LLAMAFUZZ: Large Language Model Enhanced Greybox Fuzzing
This addresses the challenge of efficiently finding bugs in programs with structured data for software security researchers and developers, representing a novel method rather than an incremental improvement.
The paper tackled the problem of limited performance in greybox fuzzing for structured data by using a Large Language Model (LLM) to generate and mutate inputs, resulting in LLAMAFUZZ outperforming a top competitor by 41 bugs on average and achieving 27.19% more branches than AFL++ in real-world programs.

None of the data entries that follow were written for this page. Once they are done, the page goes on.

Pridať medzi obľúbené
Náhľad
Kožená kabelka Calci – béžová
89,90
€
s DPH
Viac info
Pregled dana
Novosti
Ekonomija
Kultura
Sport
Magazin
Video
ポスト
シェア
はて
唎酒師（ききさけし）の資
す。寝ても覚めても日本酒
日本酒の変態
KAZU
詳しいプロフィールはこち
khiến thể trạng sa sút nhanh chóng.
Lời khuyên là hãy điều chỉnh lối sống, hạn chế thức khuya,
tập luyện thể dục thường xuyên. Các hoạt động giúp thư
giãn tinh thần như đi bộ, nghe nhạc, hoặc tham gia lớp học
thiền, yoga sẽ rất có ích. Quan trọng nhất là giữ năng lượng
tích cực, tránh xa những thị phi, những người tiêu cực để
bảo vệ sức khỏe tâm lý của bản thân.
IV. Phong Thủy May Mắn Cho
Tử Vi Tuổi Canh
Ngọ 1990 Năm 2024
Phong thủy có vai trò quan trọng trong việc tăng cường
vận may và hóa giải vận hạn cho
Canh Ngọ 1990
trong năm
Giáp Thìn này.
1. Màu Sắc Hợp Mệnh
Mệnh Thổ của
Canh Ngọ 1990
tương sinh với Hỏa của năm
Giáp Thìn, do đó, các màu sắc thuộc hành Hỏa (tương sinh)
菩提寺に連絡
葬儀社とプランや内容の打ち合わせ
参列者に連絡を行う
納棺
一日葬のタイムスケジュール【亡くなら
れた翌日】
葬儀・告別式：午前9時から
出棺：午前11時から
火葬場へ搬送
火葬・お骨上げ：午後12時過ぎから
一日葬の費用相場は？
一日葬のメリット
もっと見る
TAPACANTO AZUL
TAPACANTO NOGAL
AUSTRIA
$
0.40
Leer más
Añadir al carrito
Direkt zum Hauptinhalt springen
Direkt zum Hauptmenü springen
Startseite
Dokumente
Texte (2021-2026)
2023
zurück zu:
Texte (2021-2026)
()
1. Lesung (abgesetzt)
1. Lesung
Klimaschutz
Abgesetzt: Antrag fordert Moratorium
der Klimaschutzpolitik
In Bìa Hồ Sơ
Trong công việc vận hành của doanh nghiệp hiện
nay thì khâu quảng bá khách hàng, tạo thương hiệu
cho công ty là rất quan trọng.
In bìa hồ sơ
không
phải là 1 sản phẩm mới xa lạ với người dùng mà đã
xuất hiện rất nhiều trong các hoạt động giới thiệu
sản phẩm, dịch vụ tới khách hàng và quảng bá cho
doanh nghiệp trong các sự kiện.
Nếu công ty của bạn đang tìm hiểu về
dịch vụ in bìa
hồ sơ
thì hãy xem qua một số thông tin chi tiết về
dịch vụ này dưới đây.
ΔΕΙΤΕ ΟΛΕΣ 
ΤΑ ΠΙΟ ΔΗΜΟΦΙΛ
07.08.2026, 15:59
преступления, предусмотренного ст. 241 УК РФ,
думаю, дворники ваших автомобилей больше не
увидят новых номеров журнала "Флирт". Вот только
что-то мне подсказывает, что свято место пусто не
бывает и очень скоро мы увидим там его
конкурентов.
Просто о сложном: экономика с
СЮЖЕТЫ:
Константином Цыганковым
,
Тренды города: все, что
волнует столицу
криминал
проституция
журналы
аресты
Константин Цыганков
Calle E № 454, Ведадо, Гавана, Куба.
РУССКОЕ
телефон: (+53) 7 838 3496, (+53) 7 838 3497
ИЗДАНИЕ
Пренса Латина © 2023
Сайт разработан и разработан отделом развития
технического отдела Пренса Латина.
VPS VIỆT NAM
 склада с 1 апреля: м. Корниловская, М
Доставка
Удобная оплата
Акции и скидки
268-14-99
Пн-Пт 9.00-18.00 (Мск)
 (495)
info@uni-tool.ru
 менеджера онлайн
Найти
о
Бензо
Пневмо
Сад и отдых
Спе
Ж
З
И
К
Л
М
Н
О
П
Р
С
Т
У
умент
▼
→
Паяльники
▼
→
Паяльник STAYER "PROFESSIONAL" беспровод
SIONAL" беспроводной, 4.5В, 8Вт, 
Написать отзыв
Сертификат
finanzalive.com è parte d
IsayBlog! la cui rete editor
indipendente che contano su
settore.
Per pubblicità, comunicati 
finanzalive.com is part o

Greybox fuzzing has achieved success in revealing bugs and vulnerabilities in programs. However, randomized mutation strategies have limited the fuzzer's performance on structured data. Specialized fuzzers can handle complex structured data, but require additional efforts in grammar and suffer from low throughput. In this paper, we explore the potential of utilizing the Large Language Model to enhance greybox fuzzing for structured data. We utilize the pre-trained knowledge of LLM about data conversion and format to generate new valid inputs. We further fine-tuned it with paired mutation seeds to learn structured format and mutation strategies effectively. Our LLM-based fuzzer, LLAMAFUZZ, integrates the power of LLM to understand and mutate structured data to fuzzing. We conduct experiments on the standard bug-based benchmark Magma and a wide variety of real-world programs. LLAMAFUZZ outperforms our top competitor by 41 bugs on average. We also identified 47 unique bugs across all trials. Moreover, LLAMAFUZZ demonstrated consistent performance on both bug trigger and bug reached. Compared to AFL++, LLAMAFUZZ achieved 27.19% more branches in real-world program sets on average. We also demonstrate a case study to explain how LLMs enhance the fuzzing process in terms of code coverage.